その中で、問診を数ヶ月間におよび、カウンセリング等を経て
当人が自身の性同一性によって、心的な葛藤や苦痛を持ち、社会的に生活することが困難である方が”性同一性障害”とみなされるのです。
何をもって”病気、障がい”と見なすのか
ここで、知的障がいを例にあげてみます。
”知的障がい”の定義は、”IQが70以下であり、社会的にも障がいのある方”と定義しています。
”IQが70以下”という定義は、実は1970年代に定義されたものです。
実は、1950年代においては、”IQが85以下”が定義とされていたのですが、これでは該当者数が多くなりすぎてしまい、支援現場簿実態に合わないとされIQの定義が引き下げられました。
現在、IQ70〜84は”境界知能”と言いますが、該当者の具体的な支援はありません。
IQの平均値は100であり、85〜115の間に約68%の人が収まります。
そして現在、IQが100はないと社会的生活を送るの困難と言われています。
なら、社会的生活を送るのに困難であるにも関わらず、病名も付かず、具体的支援を受けられない”境界知能”の方達はどのようにして過ごしているのでしょうか。

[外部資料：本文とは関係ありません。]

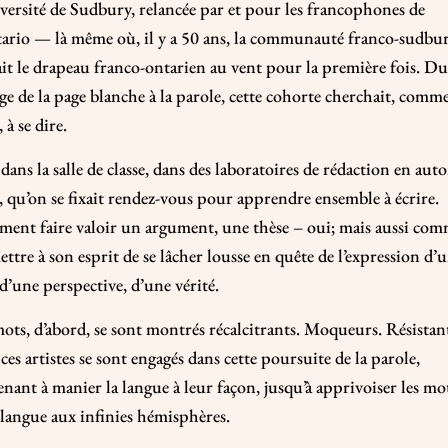
versité de Sudbury, relancée par et pour les francophones de
tario — là même où, il y a 50 ans, la communauté franco-sudbu
it le drapeau franco-ontarien au vent pour la première fois. D
ge de la page blanche à la parole, cette cohorte cherchait, comm
 à se dire.
 dans la salle de classe, dans des laboratoires de rédaction en au
 qu’on se fixait rendez-vous pour apprendre ensemble à écrire.
ent faire valoir un argument, une thèse – oui; mais aussi co
ttre à son esprit de se lâcher lousse en quête de l’expression d’
 d’une perspective, d’une vérité.
ots, d’abord, se sont montrés récalcitrants. Moqueurs. Résistan
ces artistes se sont engagés dans cette poursuite de la parole,
nant à manier la langue à leur façon, jusqu’à apprivoiser les mo
 langue aux infinies hémisphères.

近年のニュースでは、”どうしてそんなことをしたのかわからない”事件や犯罪が多々あります。
加害者は、サイコパス的な何だろうか、と首を傾げたくなるような方もいます。
概ね、こういった犯罪を犯す方は、”境界知能”や軽度知的障がいを持つ方々”が多いのです。

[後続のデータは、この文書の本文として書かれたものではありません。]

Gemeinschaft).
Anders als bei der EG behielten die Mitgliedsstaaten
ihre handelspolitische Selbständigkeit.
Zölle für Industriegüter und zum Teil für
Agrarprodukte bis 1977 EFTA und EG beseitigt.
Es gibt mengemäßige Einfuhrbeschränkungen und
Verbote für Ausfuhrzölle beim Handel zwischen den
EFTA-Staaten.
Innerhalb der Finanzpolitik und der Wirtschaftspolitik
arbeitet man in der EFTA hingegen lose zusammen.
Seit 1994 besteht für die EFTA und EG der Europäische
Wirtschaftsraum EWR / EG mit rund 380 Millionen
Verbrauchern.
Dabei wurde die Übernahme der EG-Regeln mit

”境界知能”や”軽度知的障がい”を持つ方々は、後先のことを考えて行動するのが苦手です。これをやればどうなるか、を考えずに、その場その場で判断してしまいがちなのです。
もし周りが気づいてくれたら...
もし周りの理解があれば...
名前がつかず、それによって配慮をしてもらえない
その生きにくさから
対人関係に問題が出たり、仕事が続かなかったり、引きこもったり、、、
最悪の場合、犯罪に結びついてしまうのです。
”多様性”の中に、”病気や障がい”が存在する
”話をPZN”に戻しますと
”PZN”はその人の持つアイデンティティの一つです。
上記の記事で”性的嗜好”は、”自らの意思やその行動によって得られた後天的な恋愛、性愛、性的魅力のパターンであり、ある物や人、行動に対して性的興奮を覚えるような好み、こだわりを持つこと”
と書きましたが、
何を持って”後天的”と言えるのでしょうか。
遺伝子で決まり、改名する方法があるのでしょうか。
”PZN”は現在その人の持つアイデンティティの一つです。
また、”病気、障がい”というのは”現在のコミュニティにおいて、社会的に大きな障壁となる特性”という解釈が大切です。
自身の持っているアイデンティティが”病気、障がい”なのではなく、ある一定のラインが存在することで、”病気、障がい”という名前がつくのです。
そして、大事なことは、”一人一人のアイデンティティ、特性を尊重し、認める”ことです。
周りの方や、社会が認知してあげることで、”PZN”当事者は一人で抱え込まなくて済みます。
周りの認知が、”PZN”当事者が加害者となってしまう可能性を抑制することにも繋がります。